Dark-state engineering in Fock-state lattices

TL;DR

This paper investigates dark-state phenomena in Fock-state lattices generated by multimode Jaynes-Cummings models, revealing the structure, number, and form of dark states, which are crucial for quantum optics and information processing.

Contribution

It introduces a systematic analysis of dark states in Fock-state lattices within multimode JC models, including their dimensions, forms, and counts across various modes and excitation levels.

Findings

Existence of dark-state subspaces with dimensions determined by the number of orthogonal dark states.

Explicit characterization of dark states in two-, three-, and four-mode JC models.

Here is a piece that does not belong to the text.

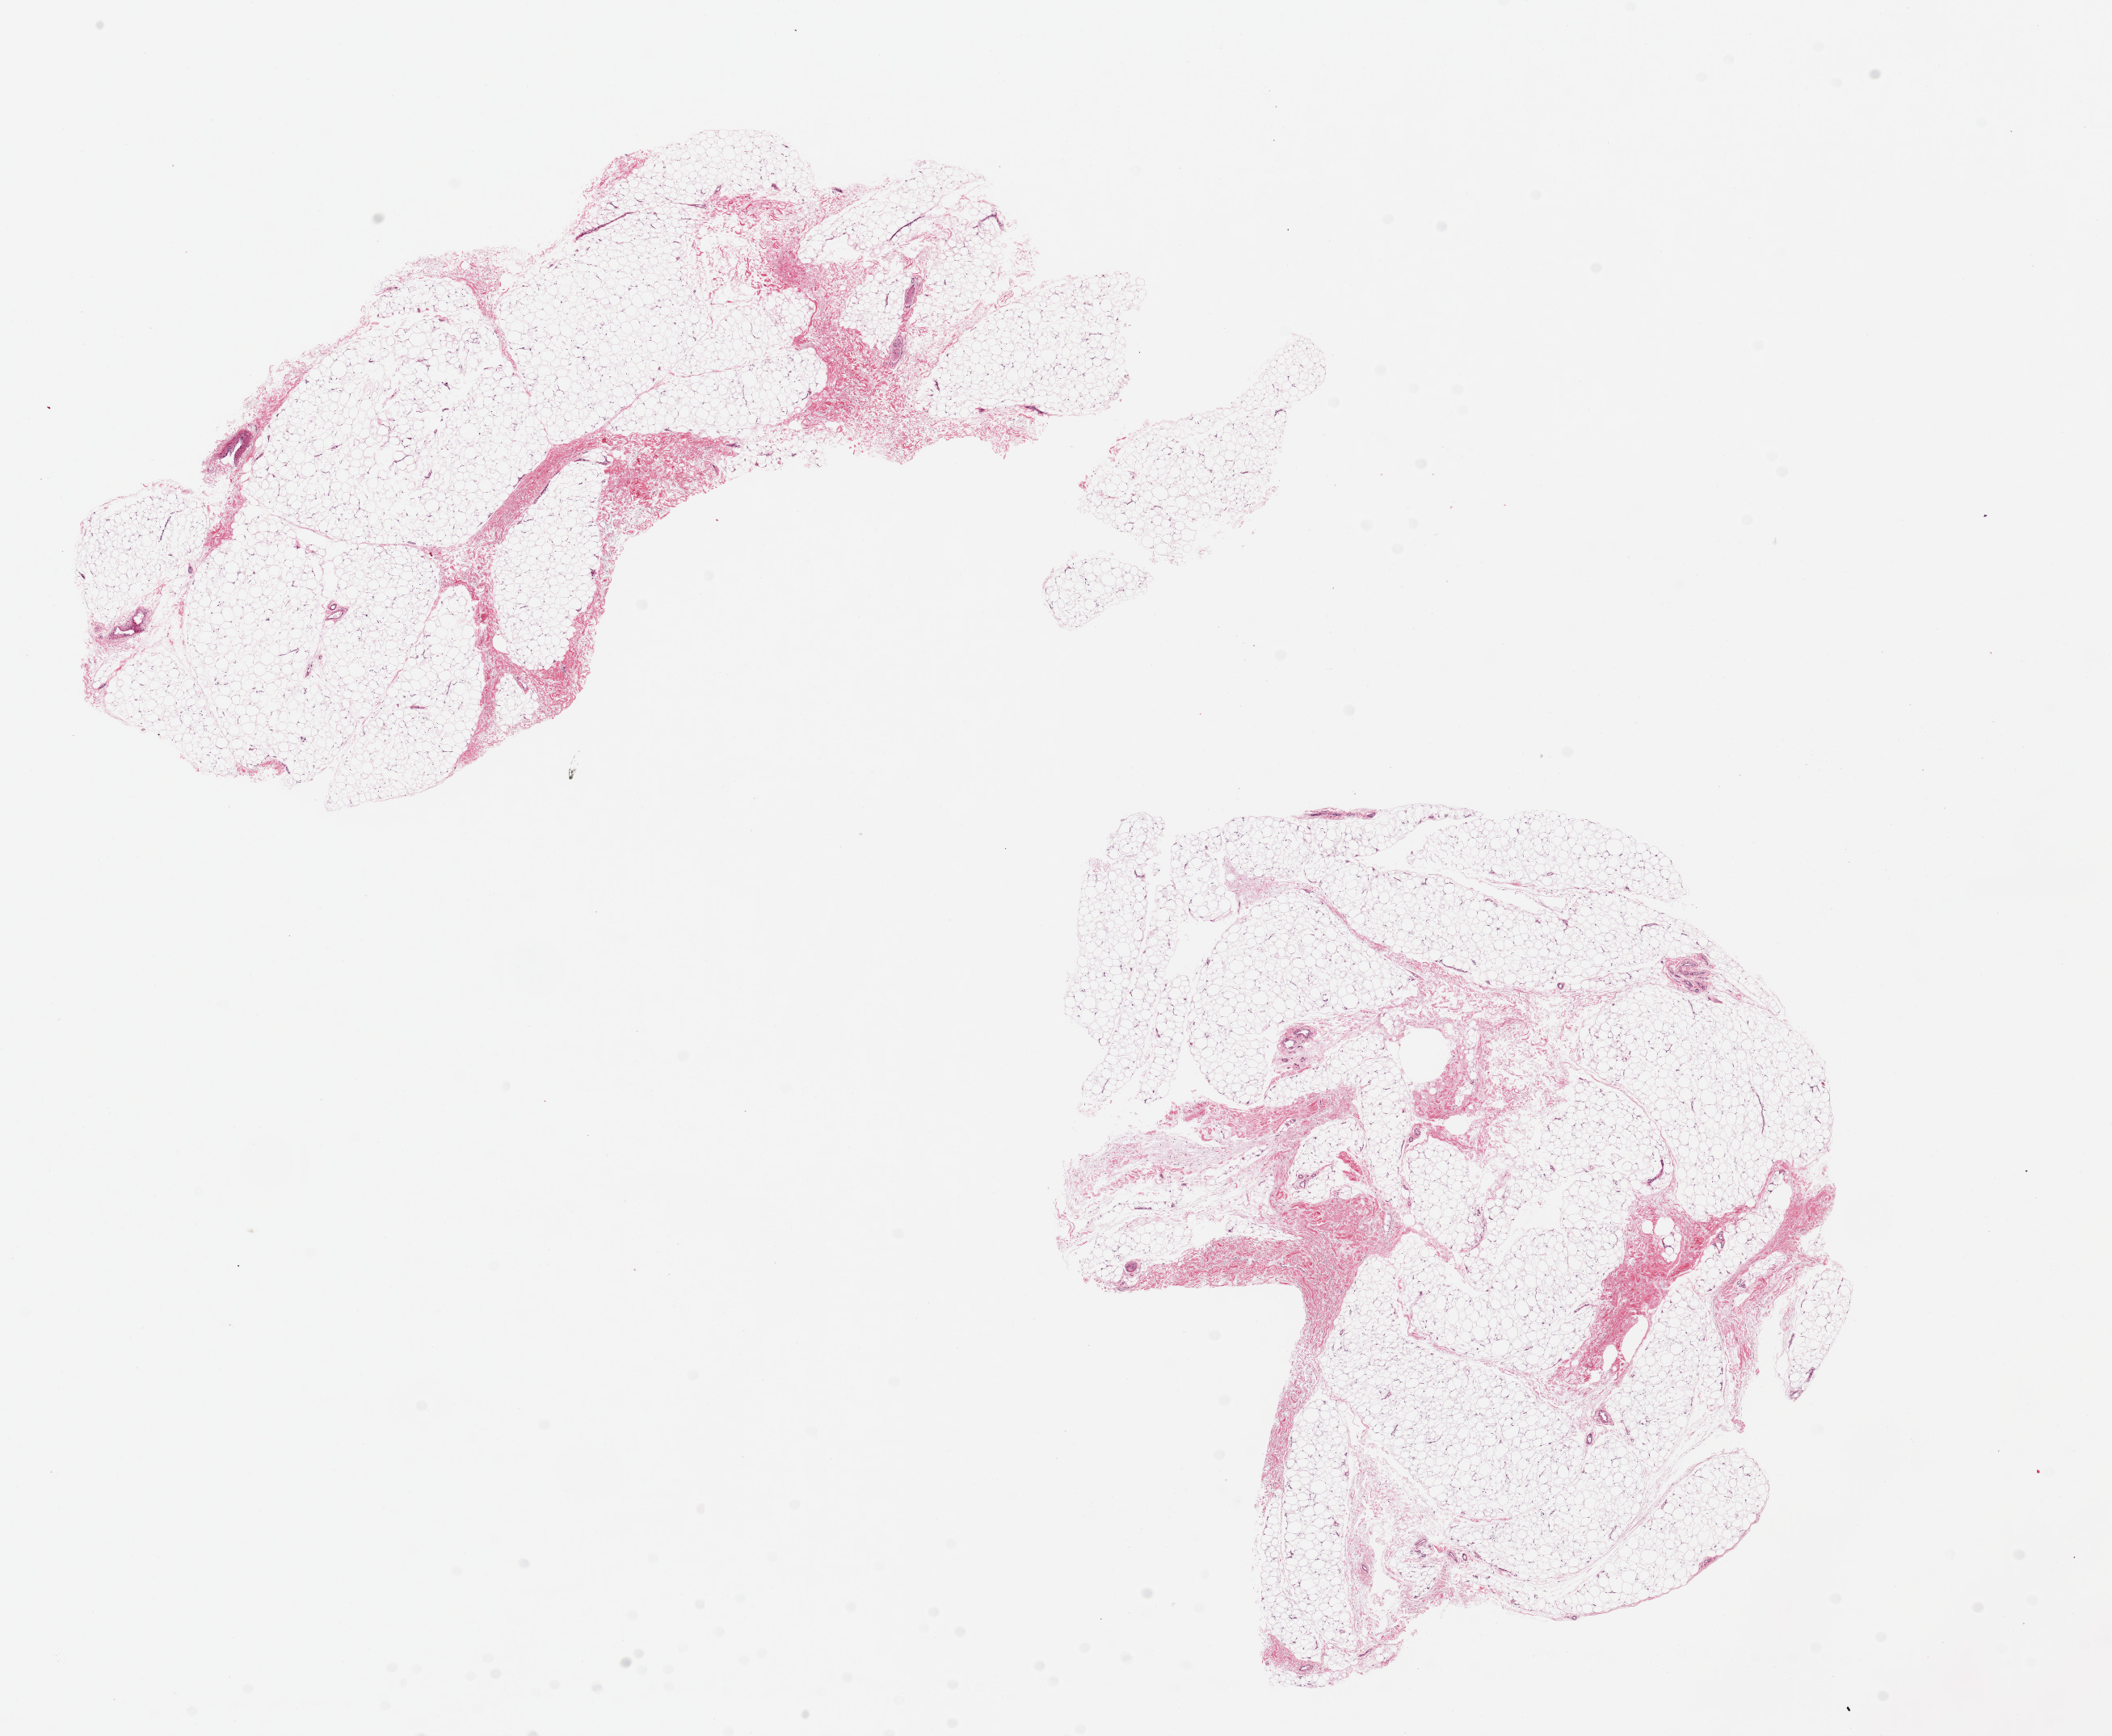
Digitized hematoxylin and eosin (H&E)-stained section, low-resolution overview of the scanned area, about 20.7 x 17.0 mm (slide scanned at 20x), PAXgene-fixed, paraffin-embedded tissue, target tissue: adipose tissue, donor tissue sample. Male donor.
Review note (as recorded): 1 pieces ~8x7mm.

General formula for the number of dark states in N-mode JC models across excitation subspaces.

Abstract

Fock-state lattices (FSLs) are becoming an emerging research hotspot in quantum physics, not only because the FSLs provide a new perspective for studying atom-field interactions, but also because they build the connection between quantum optics and condensed matter physics. Owing to the multiple transition paths in the lattices, inherent quantum interference effect exists in these systems, and hence how to find new quantum coherent phenomena and exploit their applications becomes a significant and desired task in this field. In this work, we study the dark-state effect in the FSLs generated by the multimode Jaynes-Cummings (JC) models. By considering the FSLs in certain-excitation-number subspaces, we study the dark states with respect to the states associated with the atomic excited state using the arrowhead-matrix method. We find that there exist dark-state subspaces with the dimensions determined by the number of orthogonal dark states. When the dimension is larger than one, the forms of these dark-state bases are not unique. Further, we obtain the number and form of the orthogonal dark states in the two-, three-, and four-mode JC models. In addition, we find that for a general $N$-mode JC model, there are $C_{N+n-2}^{N-2}$ orthogonal dark states in the $n$-excitation subspace. We also build the relationship between the dark modes and dark states. Our work will pave the way for exploring quantum optical effects and quantum information processing based on the FSLs.